In the face of a budget crisis in May, New Jersey Gov. Chris Christie, a potential 2016 Republican presidential candidate, slashed two years of state pension contributions by about $2.5 billion altogether, prompting lawsuits by organized labor.

Under Gov. Christie's watch, the state has been downgraded eight times by Wall Street credit rating agencies. New Jersey is now the second-lowest rated state behind Illinois, which also has huge pension liabilities.

"Regardless of how the liability is measured, the state's record of underfunding its annual contributions to the pension system is at the root of its deterioration," Standard & Poor's Corp. said in statement.

New Jersey Treasury Department spokesman Christopher Santarelli said in a statement that the retirement system had current assets of about $40 billion.
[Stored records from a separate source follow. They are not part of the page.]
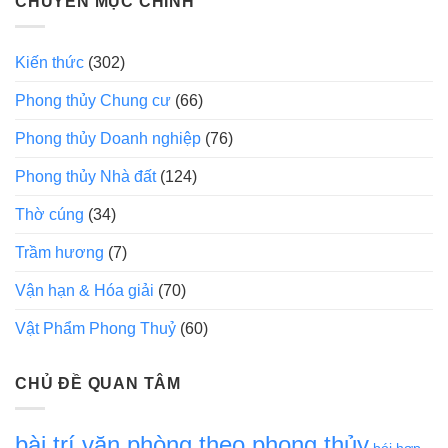
CHUYÊN MỤC CHÍNH
Kiến thức
(302)
Phong thủy Chung cư
(66)
Phong thủy Doanh nghiệp
(76)
Phong thủy Nhà đất
(124)
Thờ cúng
(34)
Trầm hương
(7)
Vận hạn & Hóa giải
(70)
Vật Phẩm Phong Thuỷ
(60)
CHỦ ĐỀ QUAN TÂM
bài trí văn phòng theo phong thủy
bói hợp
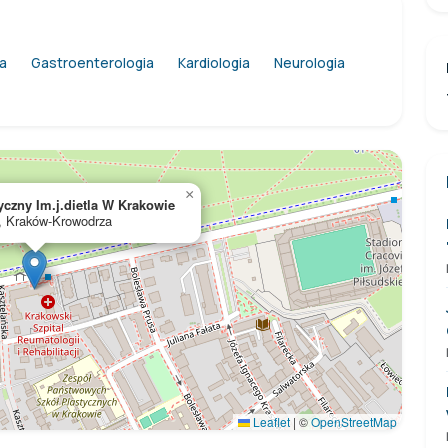
a
Gastroenterologia
Kardiologia
Neurologia
×
tyczny Im.j.dietla W Krakowie
3, Kraków-Krowodrza
Leaflet
|
©
OpenStreetMap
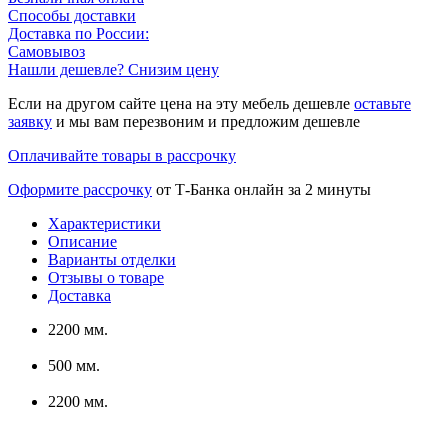
Способы доставки
Доставка по России:
Самовывоз
Нашли дешевле? Снизим цену
Если на другом сайте цена на эту мебель дешевле
оставьте
заявку
и мы вам перезвоним и предложим дешевле
Оплачивайте товары в рассрочку
Оформите рассрочку
от Т-Банка онлайн за 2 минуты
Характеристики
Описание
Варианты отделки
Отзывы о товаре
Доставка
2200 мм.
500 мм.
2200 мм.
But he added that the new pension reporting system, based on actual contributions, "underscores the urgent need for additional, aggressive reform of a pension and health benefits system that, if fully funded, would eat up 20% of New Jersey's budget."

Gov. Christie has called for more pension changes since February without detailing a specific proposal. He appointed a study commission in August, which is expected to present proposals soon.

Only a few pension systems across the country have begun to issue financial reports adhering to the new rules from the GASB, which measure a retirement system's net position as a percentage of total pension liability.

The net position uses market asset values instead of actuarial ones. In the case of more poorly funded systems such as New Jersey's, it also uses lower discount rates that make the liabilities appear much higher.